What this task involves –
Every record is to be printed exactly as written; pictures are to be omitted.

━━━━━ Material to process

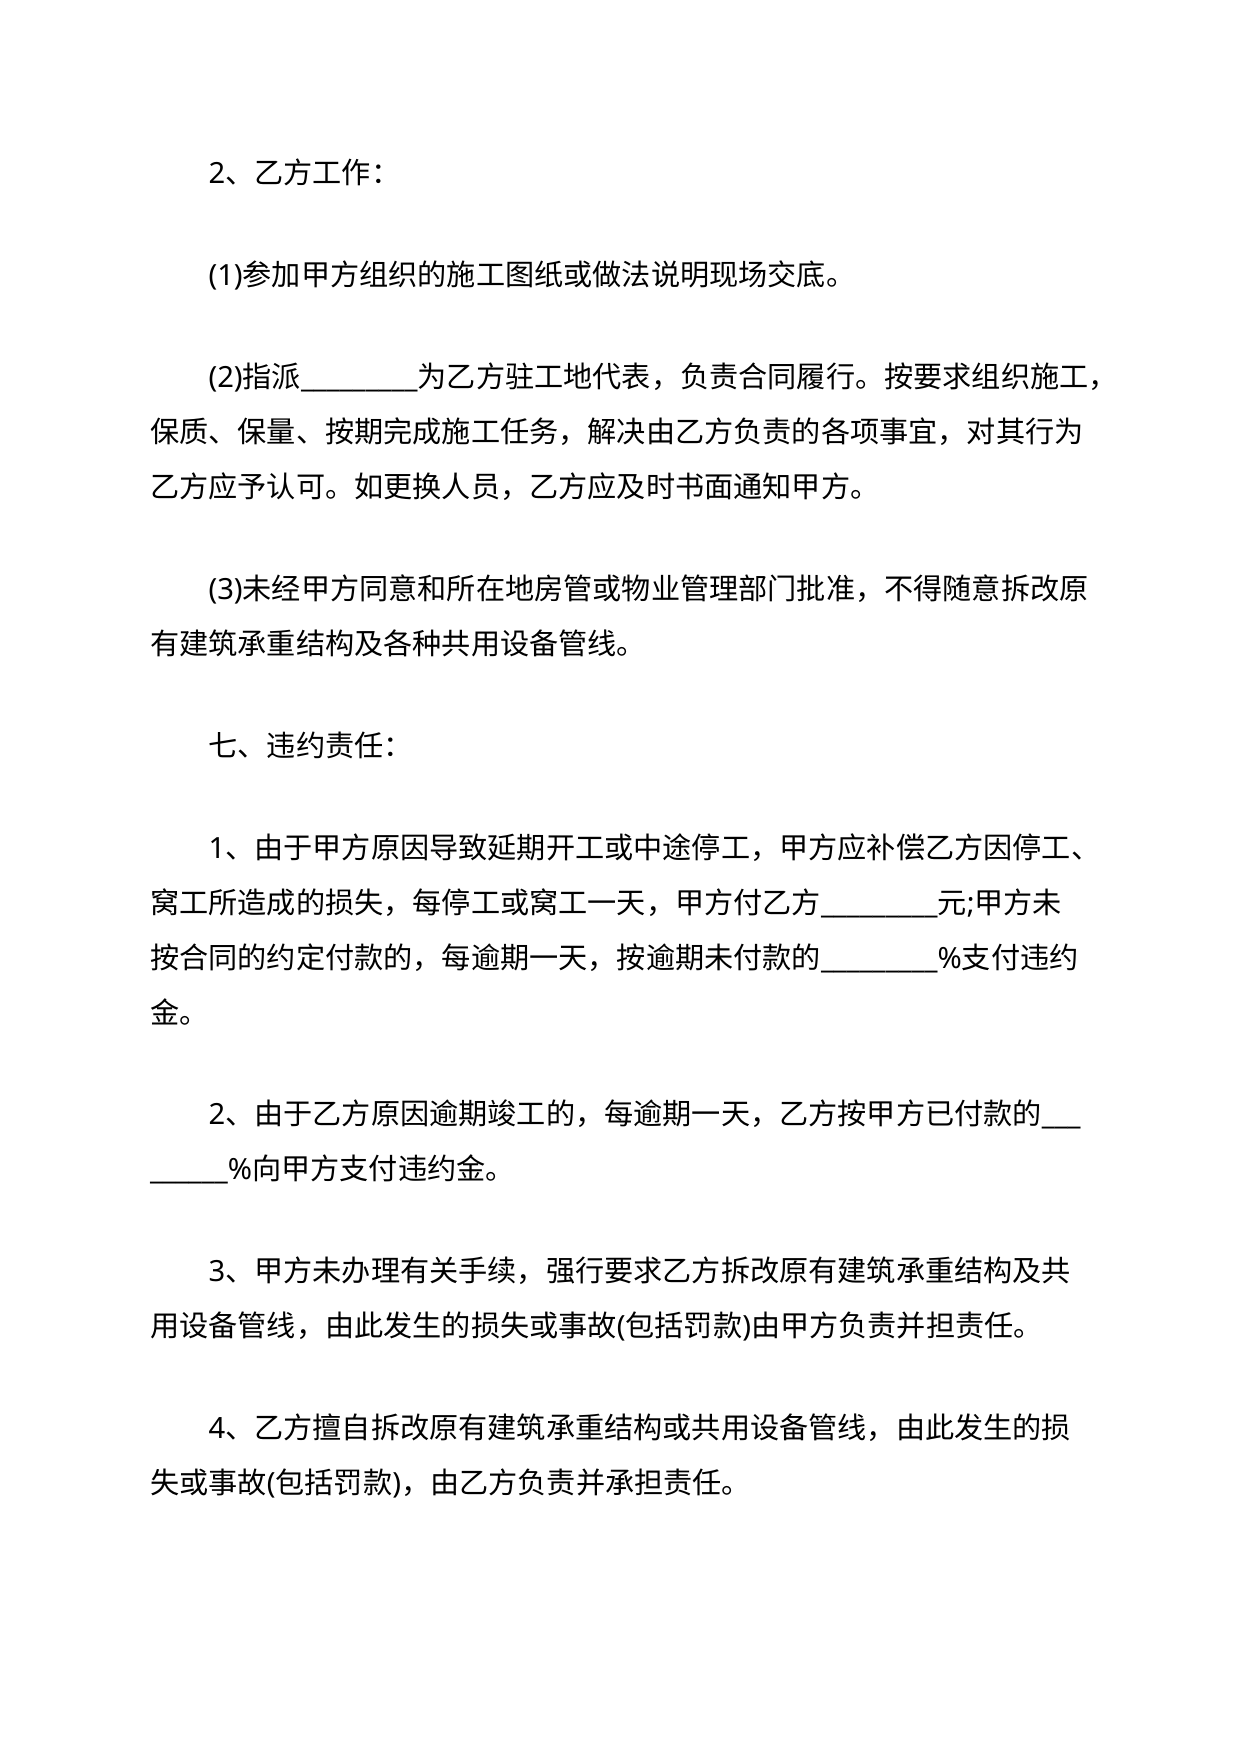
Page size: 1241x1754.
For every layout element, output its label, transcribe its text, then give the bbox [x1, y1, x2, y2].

text (2)指派_________为乙方驻工地代表，负责合同履行。按要求组织施工，保质、保量、按期完成施工任务，解决由乙方负责的各项事宜，对其行为乙方应予认可。如更换人员，乙方应及时书面通知甲方。 [150, 354, 1090, 506]
text 2、乙方工作： [150, 150, 1090, 192]
text 4、乙方擅自拆改原有建筑承重结构或共用设备管线，由此发生的损失或事故(包括罚款)，由乙方负责并承担责任。 [150, 1405, 1090, 1502]
text 2、由于乙方原因逾期竣工的，每逾期一天，乙方按甲方已付款的_________%向甲方支付违约金。 [150, 1091, 1090, 1188]
text 3、甲方未办理有关手续，强行要求乙方拆改原有建筑承重结构及共用设备管线，由此发生的损失或事故(包括罚款)由甲方负责并担责任。 [150, 1248, 1090, 1345]
text 1、由于甲方原因导致延期开工或中途停工，甲方应补偿乙方因停工、窝工所造成的损失，每停工或窝工一天，甲方付乙方_________元;甲方未按合同的约定付款的，每逾期一天，按逾期未付款的_________%支付违约金。 [150, 824, 1090, 1031]
text (1)参加甲方组织的施工图纸或做法说明现场交底。 [150, 252, 1090, 294]
text 七、违约责任： [150, 722, 1090, 765]
text (3)未经甲方同意和所在地房管或物业管理部门批准，不得随意拆改原有建筑承重结构及各种共用设备管线。 [150, 566, 1090, 663]
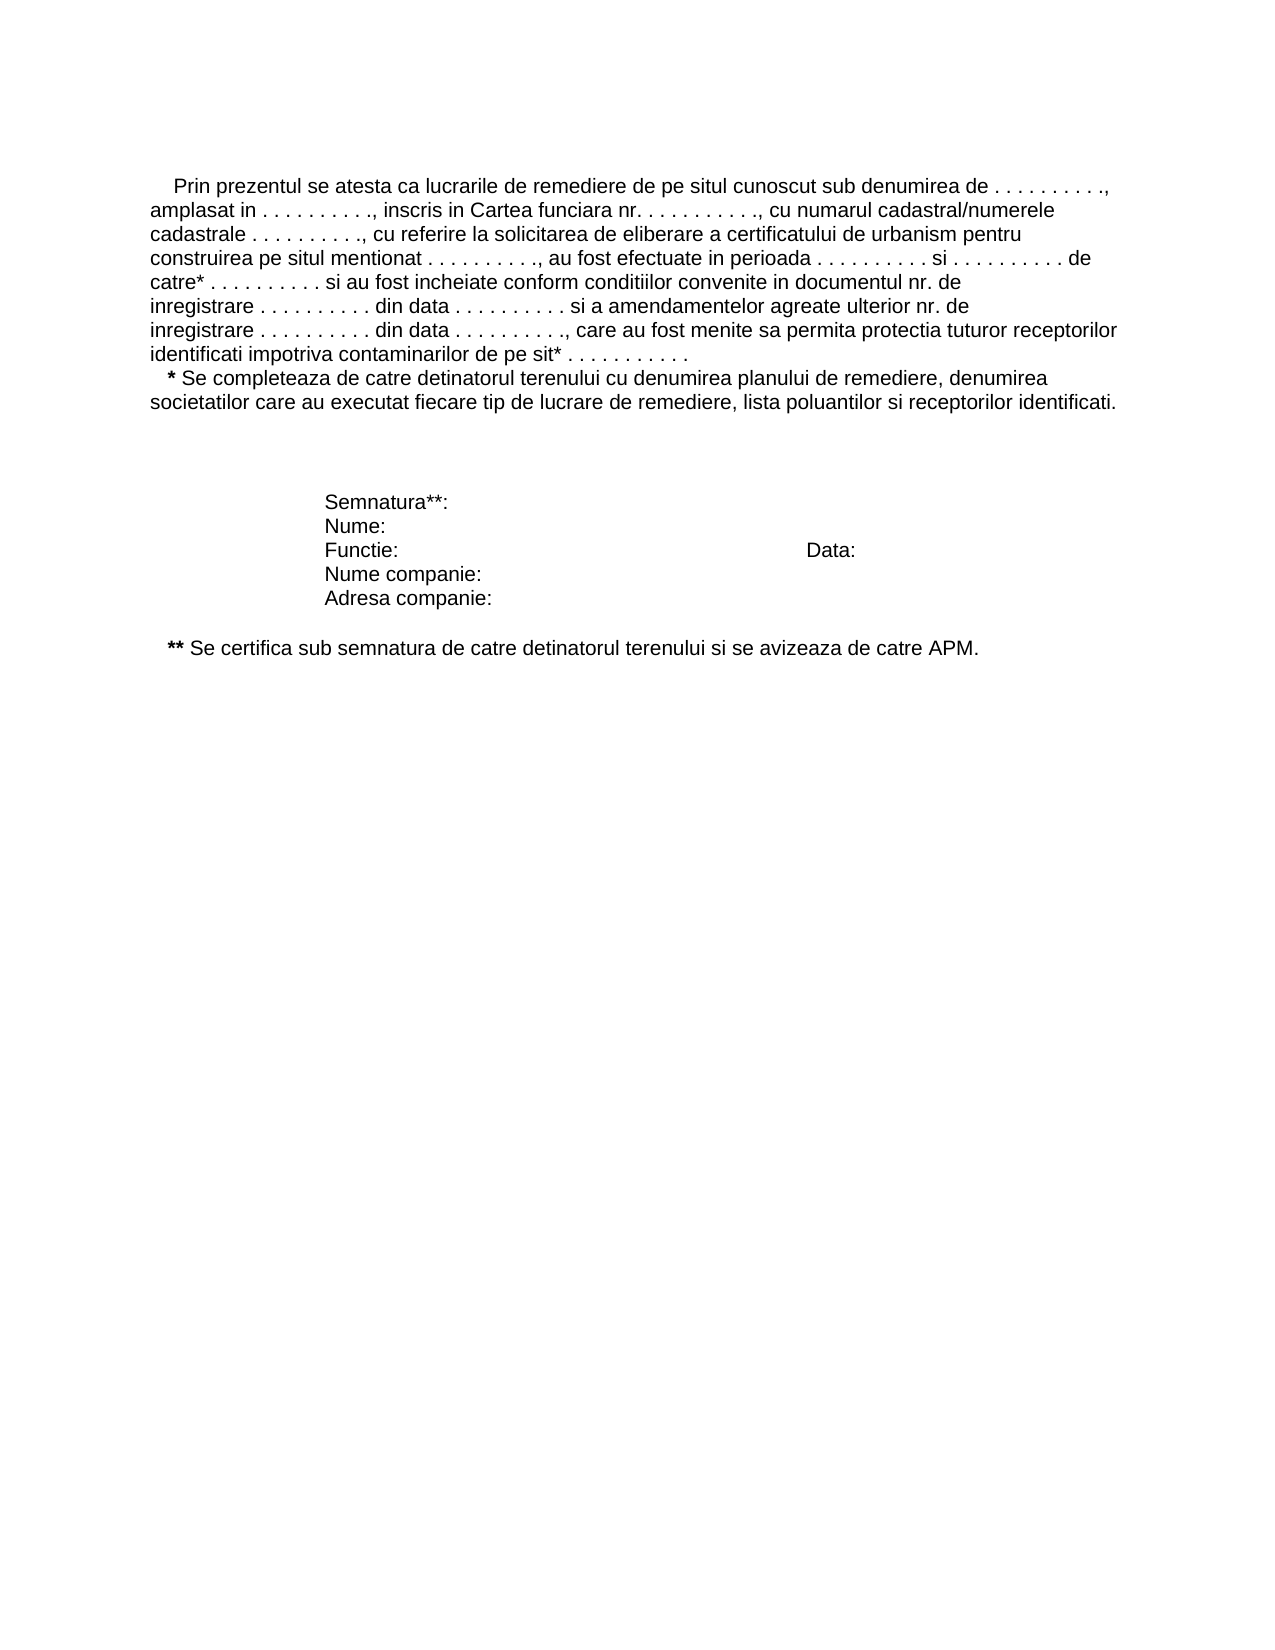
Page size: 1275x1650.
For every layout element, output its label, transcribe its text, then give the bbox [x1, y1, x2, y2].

table_cell Data: [805, 487, 954, 612]
text Prin prezentul se atesta ca lucrarile de remediere de pe situl cunoscut sub denumirea de . . . . . . . . . ., amplasat in . . . . . . . . . ., inscris in Cartea funciara nr. . . . . . . . . . ., cu numarul cadastral/numerele cadastrale . . . . . . . . . ., cu referire la solicitarea de eliberare a certificatului de urbanism pentru construirea pe situl mentionat . . . . . . . . . ., au fost efectuate in perioada . . . . . . . . . . si . . . . . . . . . . de catre* . . . . . . . . . . si au fost incheiate conform conditiilor convenite in documentul nr. de inregistrare . . . . . . . . . . din data . . . . . . . . . . si a amendamentelor agreate ulterior nr. de inregistrare . . . . . . . . . . din data . . . . . . . . . ., care au fost menite sa permita protectia tuturor receptorilor identificati impotriva contaminarilor de pe sit* . . . . . . . . . . . [150, 174, 1125, 366]
text ** Se certifica sub semnatura de catre detinatorul terenului si se avizeaza de catre APM. [150, 636, 1125, 660]
text * Se completeaza de catre detinatorul terenului cu denumirea planului de remediere, denumirea societatilor care au executat fiecare tip de lucrare de remediere, lista poluantilor si receptorilor identificati. [150, 366, 1125, 413]
table_cell Semnatura**: Nume: Functie: Nume companie: Adresa companie: [323, 487, 804, 612]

━━━━━━━━━━

Response below –
Page size: 1241x1754.
For every layout element, output its label, transcribe its text, then give the bbox [x1, y1, x2, y2].

text (2)指派_________为乙方驻工地代表，负责合同履行。按要求组织施工，保质、保量、按期完成施工任务，解决由乙方负责的各项事宜，对其行为乙方应予认可。如更换人员，乙方应及时书面通知甲方。 [150, 354, 1090, 506]
text 2、乙方工作： [150, 150, 1090, 192]
text 4、乙方擅自拆改原有建筑承重结构或共用设备管线，由此发生的损失或事故(包括罚款)，由乙方负责并承担责任。 [150, 1405, 1090, 1502]
text 2、由于乙方原因逾期竣工的，每逾期一天，乙方按甲方已付款的_________%向甲方支付违约金。 [150, 1091, 1090, 1188]
text 3、甲方未办理有关手续，强行要求乙方拆改原有建筑承重结构及共用设备管线，由此发生的损失或事故(包括罚款)由甲方负责并担责任。 [150, 1248, 1090, 1345]
text 1、由于甲方原因导致延期开工或中途停工，甲方应补偿乙方因停工、窝工所造成的损失，每停工或窝工一天，甲方付乙方_________元;甲方未按合同的约定付款的，每逾期一天，按逾期未付款的_________%支付违约金。 [150, 824, 1090, 1031]
text (1)参加甲方组织的施工图纸或做法说明现场交底。 [150, 252, 1090, 294]
text 七、违约责任： [150, 722, 1090, 765]
text (3)未经甲方同意和所在地房管或物业管理部门批准，不得随意拆改原有建筑承重结构及各种共用设备管线。 [150, 566, 1090, 663]
Page size: 1275x1650.
For every layout element, output its label, transcribe its text, then give the bbox [x1, y1, x2, y2].

table_cell Data: [805, 487, 954, 612]
text Prin prezentul se atesta ca lucrarile de remediere de pe situl cunoscut sub denumirea de . . . . . . . . . ., amplasat in . . . . . . . . . ., inscris in Cartea funciara nr. . . . . . . . . . ., cu numarul cadastral/numerele cadastrale . . . . . . . . . ., cu referire la solicitarea de eliberare a certificatului de urbanism pentru construirea pe situl mentionat . . . . . . . . . ., au fost efectuate in perioada . . . . . . . . . . si . . . . . . . . . . de catre* . . . . . . . . . . si au fost incheiate conform conditiilor convenite in documentul nr. de inregistrare . . . . . . . . . . din data . . . . . . . . . . si a amendamentelor agreate ulterior nr. de inregistrare . . . . . . . . . . din data . . . . . . . . . ., care au fost menite sa permita protectia tuturor receptorilor identificati impotriva contaminarilor de pe sit* . . . . . . . . . . . [150, 174, 1125, 366]
text ** Se certifica sub semnatura de catre detinatorul terenului si se avizeaza de catre APM. [150, 636, 1125, 660]
text * Se completeaza de catre detinatorul terenului cu denumirea planului de remediere, denumirea societatilor care au executat fiecare tip de lucrare de remediere, lista poluantilor si receptorilor identificati. [150, 366, 1125, 413]
table_cell Semnatura**: Nume: Functie: Nume companie: Adresa companie: [323, 487, 804, 612]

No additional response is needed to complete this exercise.